- **POTONGAN DOKUMEN**:
★ ★ ★ ★
Rupiah Melemah, Dinar Solusinya!

  • Bagikan
Risnawati, STP.

Nilai tukar rupiah bergerak melemah dengan depresiasi yang cukup tajam terhadap dollar. Pelemahan tersebut juga dialami oleh beberapa mata uang Asia, seperti dilansir dalam Jakarta, CNN Indonesia — Nilai tukar rupiah  bergerak melemah pada perdagangan pagi ini kembali ke level Rp14.500 per dolar AS, usai dibuka di posisi Rp14.496 per dolar AS. Hingga pukul 09.20 WIB, rupiah berada di posisi Rp14.509 per dolar AS. Posisi ini melemah 28 poin dibanding penutupan kemarin, Kamis (2/8) di posisi Rp14.478 per dolar AS.

Sejalan dengan rupiah, mayoritas mata uang di kawasan Asia turut melemah dishadapan dolar AS. Won Korea Selatan melemah 0,2 persen, ringgit Malaysia minus 0,13 persen, baht Thailand minus 0,07 persen, peso Filipina minus 0,06 persen, dan yen Jepang minus 0,04 persen. Namun, dolar Hong Kong dan dolar Singapura berhasil menguat dari dolar AS, masing-masing 0,01 persen. Sebaliknya, pada mata uang negara maju, mayoritas justru menguat dari dolar AS. Euro Eropa minus 0,03 persen, rubel Rusia minus 0,03 persen, dolar Kanada minus 0,07 persen, dan dolar Australia minus 0,1 persen. Hanya franc Swiss dan poundsterling Inggris yang melemah, masing-masing 0,03 persen dan 0,01 persen.
★ ★ ★ ★
- **ENTRI DATA**:
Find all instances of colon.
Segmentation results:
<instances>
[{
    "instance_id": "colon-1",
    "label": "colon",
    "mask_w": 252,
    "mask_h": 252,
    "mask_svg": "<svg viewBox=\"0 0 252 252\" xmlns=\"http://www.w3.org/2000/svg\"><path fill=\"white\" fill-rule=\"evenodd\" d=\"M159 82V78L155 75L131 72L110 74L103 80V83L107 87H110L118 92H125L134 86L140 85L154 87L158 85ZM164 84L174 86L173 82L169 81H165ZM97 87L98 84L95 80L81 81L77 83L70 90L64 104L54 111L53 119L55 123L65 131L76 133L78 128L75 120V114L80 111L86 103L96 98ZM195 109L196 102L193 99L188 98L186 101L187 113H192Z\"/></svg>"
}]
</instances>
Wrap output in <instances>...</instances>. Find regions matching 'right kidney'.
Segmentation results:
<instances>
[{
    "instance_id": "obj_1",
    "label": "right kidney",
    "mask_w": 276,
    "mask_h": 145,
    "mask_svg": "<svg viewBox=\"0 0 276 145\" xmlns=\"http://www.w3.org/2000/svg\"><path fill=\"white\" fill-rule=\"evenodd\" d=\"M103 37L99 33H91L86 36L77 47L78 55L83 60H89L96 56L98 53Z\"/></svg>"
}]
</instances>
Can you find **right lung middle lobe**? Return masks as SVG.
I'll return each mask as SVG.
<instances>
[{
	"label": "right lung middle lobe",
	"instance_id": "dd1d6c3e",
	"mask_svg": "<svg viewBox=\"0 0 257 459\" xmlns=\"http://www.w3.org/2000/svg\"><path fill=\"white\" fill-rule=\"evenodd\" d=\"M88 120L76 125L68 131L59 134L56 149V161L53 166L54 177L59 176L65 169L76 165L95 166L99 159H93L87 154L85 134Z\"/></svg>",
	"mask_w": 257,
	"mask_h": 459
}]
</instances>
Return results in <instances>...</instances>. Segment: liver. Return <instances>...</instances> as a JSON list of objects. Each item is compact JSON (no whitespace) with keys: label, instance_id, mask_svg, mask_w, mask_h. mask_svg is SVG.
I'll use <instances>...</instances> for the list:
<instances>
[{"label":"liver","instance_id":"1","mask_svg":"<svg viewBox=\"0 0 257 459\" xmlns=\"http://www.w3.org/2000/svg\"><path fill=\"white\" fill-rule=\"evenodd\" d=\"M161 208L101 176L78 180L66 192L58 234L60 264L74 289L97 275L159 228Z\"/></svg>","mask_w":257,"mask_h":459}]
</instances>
★ ★ ★ ★
- **TUGAS A**:
Menurut potongan dokumen tentang pelemahan rupiah, pada posisi berapa rupiah dibuka dalam perdagangan pagi itu?
- **TUGAS B**:
Dari potongan dokumen tentang pelemahan rupiah, sebutkan semua mata uang dalam kalimat yang diawali "Won Korea Selatan melemah 0,2 persen" beserta persentase pelemahannya.
- **TUGAS C**:
Teruskan potongan dokumen tentang pelemahan rupiah mulai dari titik akhirnya.
Materi di atas diambil dari sumber yang berbeda.

- **HASIL LATIHAN A**:
Rp14.496 per dolar AS.

- **HASIL LATIHAN B**:
- Won Korea Selatan: 0,2 persen
- Ringgit Malaysia: 0,13 persen
- Baht Thailand: 0,07 persen
- Peso Filipina: 0,06 persen
- Yen Jepang: 0,04 persen

- **HASIL LATIHAN C**:
 

Efek Imprealisme Moneter

Dalam perspektif global, sistem mata uang kertas inconvertible merupakan wujud imperialisme moneter. Sebab nilai tukar antar negara tidak sama, bahkan mengalami perbedaan yang sangat tajam. Dengan perbedaan ini -walaupun fisiknya tidak berbeda- sebuah negara yang mata uangnya mendominasi transaksi global dapat menjajah dunia.

Adapun akar masalah atas pelemahan rupiah tersebut adalah Pertama, Indonesia tidak memiliki visi untuk menjadi Negara industri yang tangguh. Bahkan perhatian utama Pemerintah adalah sekedar mendorong surplus perdagangan dengan berupaya meningkatkan ekspor dan mengurangi impor tanpa melihat kualitas barang yang diperdangkan. Sebagian besar ekspor unggulan Indonesia  terbatas pada komoditas SDA seperti migas, mineral dan minyak sawit  ataupun industri konsumsi seperti tekstil. Di sisi lain, Indonesia amat bergantung pada barang-barang modal yang padat teknologi dan modal. Bahkan akibat gencarnya Pemerintah melakukan liberalisasi perdagangan, Indonesia menjadi pasar yang empuk bagi negara-negara lain termasuk pada barang-barang konsumsi seperti pangan. Akibatnya, devisa yang dikeluarkan untuk memproduksi barang-barang tersebut menjadi sangat besar.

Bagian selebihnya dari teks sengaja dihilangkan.